TRECHO APRESENTADO:
Observatório econômico O mistério dos juros no Brasil

Publicado em: 04/08/2016 08:00 Atualizado em: 03/08/2016 22:34

Por Fernando Dias (*)

Fernando Dias é professor de Economia da UFPE. Foto: Tiago Lubambo/Divulgação
Fernando Dias é professor de Economia da UFPE. Foto: Tiago Lubambo/Divulgação
A questão do juro no Brasil é hoje parte integrante das discussões sobre qualquer agenda sustentável, e já faz bastante tempo que está integrada ao debate popular, inclusive com correntes ideológicas já com discursos prontos e palavras de ordem na ponta da língua. Como tudo em economia, a questão do juro não é trivial e é repleta de particularidades pouco conhecidas, o que justifica algumas palavras sobre o tema.


Um ponto inicial, que muitas vezes confunde as pessoas, é que, em linhas gerais, há duas questões sobre juros no Brasil e não uma, como geralmente se considera. A primeira questão diz respeito aos juros da dívida pública, com pagamentos anuais que já superam os R$ 500 bilhões e que está associada à política macroeconômica. A segunda questão diz respeito à dívida privada, cujos juros são determinados pelo mercado e que, em muito, destoam dos juros que regem a dívida pública mesmo que ambos estejam relacionados.

SOLICITAÇÕES:
**1.** De acordo com o texto sobre os juros no Brasil, que valor os pagamentos anuais de juros da dívida pública já superam?
**2.** Cite do texto sobre os juros no Brasil o trecho que começa em "Um ponto inicial, que" e termina em "ambos estejam relacionados.".

DADOS FORNECIDOS:
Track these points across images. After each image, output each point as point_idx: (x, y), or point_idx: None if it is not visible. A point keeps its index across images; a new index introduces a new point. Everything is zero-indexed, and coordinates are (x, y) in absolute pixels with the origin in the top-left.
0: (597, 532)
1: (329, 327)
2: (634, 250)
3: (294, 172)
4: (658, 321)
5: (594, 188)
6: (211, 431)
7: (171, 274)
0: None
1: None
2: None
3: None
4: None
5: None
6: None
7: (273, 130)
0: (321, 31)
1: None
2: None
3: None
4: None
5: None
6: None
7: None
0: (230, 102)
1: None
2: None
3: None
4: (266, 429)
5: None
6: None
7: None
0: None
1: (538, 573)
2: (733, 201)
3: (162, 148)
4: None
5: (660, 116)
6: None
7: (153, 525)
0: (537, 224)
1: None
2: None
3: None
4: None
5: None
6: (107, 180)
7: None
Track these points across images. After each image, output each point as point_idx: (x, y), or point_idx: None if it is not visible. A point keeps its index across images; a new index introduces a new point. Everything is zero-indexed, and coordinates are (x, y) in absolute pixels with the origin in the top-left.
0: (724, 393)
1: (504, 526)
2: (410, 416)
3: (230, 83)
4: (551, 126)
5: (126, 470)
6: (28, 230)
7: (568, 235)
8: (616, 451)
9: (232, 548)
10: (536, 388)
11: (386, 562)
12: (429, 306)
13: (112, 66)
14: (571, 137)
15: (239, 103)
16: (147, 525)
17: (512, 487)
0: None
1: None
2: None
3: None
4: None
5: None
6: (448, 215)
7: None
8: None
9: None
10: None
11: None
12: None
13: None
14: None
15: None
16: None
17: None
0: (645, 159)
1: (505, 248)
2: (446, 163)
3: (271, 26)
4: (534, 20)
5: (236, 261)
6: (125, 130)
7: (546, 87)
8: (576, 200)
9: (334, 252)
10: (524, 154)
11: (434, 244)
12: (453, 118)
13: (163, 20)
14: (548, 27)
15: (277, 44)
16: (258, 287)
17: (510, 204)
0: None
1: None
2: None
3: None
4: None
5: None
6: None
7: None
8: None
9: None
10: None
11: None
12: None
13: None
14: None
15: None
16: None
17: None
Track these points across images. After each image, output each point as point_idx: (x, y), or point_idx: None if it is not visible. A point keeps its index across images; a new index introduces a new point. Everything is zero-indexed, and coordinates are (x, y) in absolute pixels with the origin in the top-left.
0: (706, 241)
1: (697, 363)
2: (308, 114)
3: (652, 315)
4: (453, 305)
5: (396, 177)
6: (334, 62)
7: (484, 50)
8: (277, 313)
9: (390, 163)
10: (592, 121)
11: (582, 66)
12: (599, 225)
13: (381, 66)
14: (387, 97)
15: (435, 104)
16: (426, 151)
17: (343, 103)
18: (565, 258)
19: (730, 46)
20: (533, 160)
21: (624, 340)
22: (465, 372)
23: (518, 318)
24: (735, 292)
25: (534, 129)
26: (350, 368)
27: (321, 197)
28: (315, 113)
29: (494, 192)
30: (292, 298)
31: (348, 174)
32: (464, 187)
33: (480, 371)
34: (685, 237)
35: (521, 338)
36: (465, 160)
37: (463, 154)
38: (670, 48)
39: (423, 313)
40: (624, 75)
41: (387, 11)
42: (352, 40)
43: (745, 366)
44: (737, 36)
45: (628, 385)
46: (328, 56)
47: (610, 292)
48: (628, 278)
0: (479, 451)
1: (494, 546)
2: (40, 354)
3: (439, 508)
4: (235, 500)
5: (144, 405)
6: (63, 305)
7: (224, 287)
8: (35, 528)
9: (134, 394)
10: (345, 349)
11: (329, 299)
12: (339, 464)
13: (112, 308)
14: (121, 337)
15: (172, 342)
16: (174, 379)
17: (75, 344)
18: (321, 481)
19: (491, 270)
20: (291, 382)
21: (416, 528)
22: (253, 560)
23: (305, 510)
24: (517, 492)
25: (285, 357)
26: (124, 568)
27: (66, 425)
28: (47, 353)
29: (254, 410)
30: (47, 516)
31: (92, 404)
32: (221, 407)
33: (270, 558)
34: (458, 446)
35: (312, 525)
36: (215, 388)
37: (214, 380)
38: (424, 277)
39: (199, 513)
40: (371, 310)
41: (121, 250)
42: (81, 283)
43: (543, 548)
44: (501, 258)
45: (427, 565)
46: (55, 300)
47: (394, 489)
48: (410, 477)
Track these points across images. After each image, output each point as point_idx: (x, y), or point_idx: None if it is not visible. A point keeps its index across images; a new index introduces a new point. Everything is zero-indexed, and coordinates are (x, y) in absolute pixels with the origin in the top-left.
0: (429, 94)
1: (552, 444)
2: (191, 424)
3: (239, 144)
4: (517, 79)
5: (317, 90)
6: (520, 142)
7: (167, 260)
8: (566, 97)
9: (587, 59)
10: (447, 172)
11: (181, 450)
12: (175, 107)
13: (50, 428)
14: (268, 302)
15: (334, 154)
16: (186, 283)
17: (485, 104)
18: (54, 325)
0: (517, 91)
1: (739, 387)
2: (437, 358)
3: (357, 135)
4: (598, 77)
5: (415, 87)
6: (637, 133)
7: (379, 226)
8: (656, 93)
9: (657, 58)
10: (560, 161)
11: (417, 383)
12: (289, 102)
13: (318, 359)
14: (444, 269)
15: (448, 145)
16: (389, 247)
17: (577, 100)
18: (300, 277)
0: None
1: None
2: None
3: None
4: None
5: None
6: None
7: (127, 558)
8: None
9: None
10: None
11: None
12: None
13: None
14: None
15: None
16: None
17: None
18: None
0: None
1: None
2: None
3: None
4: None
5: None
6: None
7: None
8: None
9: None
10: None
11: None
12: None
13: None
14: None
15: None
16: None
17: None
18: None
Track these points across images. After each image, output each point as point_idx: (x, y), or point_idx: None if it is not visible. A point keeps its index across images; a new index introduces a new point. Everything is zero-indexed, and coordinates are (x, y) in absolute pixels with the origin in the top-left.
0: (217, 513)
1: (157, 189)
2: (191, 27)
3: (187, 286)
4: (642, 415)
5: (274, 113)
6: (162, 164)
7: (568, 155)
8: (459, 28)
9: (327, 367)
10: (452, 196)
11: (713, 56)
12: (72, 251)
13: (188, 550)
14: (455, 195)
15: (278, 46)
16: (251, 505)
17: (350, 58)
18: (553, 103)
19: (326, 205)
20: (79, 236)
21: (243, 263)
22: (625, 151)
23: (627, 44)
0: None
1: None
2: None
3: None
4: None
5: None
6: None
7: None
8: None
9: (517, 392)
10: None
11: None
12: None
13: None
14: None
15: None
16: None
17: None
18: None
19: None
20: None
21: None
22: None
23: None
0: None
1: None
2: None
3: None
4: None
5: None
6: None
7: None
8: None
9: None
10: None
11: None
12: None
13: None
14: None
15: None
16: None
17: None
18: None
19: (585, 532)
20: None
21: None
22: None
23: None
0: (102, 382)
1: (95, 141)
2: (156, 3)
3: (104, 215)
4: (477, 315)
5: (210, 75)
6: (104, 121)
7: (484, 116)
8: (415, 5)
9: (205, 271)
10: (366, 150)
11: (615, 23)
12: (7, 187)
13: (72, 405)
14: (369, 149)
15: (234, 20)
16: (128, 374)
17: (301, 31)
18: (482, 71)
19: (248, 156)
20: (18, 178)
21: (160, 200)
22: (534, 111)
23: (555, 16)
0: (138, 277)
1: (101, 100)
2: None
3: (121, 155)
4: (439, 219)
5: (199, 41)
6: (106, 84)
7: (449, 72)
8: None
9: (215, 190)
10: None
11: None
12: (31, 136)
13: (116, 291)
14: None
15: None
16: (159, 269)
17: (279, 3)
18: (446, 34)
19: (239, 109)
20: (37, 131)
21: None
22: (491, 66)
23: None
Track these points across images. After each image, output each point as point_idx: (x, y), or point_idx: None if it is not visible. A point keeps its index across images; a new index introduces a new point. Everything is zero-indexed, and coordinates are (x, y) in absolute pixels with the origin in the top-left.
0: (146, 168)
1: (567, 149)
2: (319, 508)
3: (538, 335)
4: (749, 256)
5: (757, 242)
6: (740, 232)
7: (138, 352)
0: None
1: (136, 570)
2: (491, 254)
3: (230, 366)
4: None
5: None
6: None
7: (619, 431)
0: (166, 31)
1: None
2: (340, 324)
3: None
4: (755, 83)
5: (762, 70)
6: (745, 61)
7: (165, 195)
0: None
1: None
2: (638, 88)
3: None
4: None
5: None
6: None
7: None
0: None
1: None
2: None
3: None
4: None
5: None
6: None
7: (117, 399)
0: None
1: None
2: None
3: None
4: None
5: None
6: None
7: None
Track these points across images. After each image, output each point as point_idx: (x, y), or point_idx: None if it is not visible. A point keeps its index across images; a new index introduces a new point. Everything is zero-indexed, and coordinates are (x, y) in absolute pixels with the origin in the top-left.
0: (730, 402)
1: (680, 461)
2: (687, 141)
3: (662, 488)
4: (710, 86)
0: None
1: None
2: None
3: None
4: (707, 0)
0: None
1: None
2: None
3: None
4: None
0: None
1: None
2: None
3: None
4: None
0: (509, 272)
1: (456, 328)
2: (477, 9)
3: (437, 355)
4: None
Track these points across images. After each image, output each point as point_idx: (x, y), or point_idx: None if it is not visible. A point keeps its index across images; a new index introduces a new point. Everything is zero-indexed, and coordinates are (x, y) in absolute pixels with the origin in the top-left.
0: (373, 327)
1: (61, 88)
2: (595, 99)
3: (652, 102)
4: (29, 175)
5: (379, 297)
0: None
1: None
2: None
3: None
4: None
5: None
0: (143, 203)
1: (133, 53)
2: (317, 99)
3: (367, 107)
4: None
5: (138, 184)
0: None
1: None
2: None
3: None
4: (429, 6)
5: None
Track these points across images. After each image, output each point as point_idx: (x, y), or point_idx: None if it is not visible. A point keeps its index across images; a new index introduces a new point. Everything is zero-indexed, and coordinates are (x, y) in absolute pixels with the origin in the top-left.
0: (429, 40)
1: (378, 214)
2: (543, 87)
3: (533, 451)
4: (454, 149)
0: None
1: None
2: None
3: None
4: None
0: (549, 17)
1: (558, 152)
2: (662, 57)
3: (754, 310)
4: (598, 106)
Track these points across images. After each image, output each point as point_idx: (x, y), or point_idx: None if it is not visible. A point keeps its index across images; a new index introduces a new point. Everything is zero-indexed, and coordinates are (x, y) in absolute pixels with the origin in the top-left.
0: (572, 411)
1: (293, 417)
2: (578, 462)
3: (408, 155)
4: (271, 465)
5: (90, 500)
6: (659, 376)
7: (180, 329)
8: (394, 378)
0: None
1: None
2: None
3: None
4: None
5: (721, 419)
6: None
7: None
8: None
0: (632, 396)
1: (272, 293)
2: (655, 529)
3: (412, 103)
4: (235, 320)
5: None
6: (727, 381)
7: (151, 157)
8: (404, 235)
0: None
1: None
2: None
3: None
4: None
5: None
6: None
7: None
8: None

RESPOSTAS POR TAREFA:
**1.** Eles já superam os R$ 500 bilhões.

**2.**
Um ponto inicial, que muitas vezes confunde as pessoas, é que, em linhas gerais, há duas questões sobre juros no Brasil e não uma, como geralmente se considera. A primeira questão diz respeito aos juros da dívida pública, com pagamentos anuais que já superam os R$ 500 bilhões e que está associada à política macroeconômica. A segunda questão diz respeito à dívida privada, cujos juros são determinados pelo mercado e que, em muito, destoam dos juros que regem a dívida pública mesmo que ambos estejam relacionados.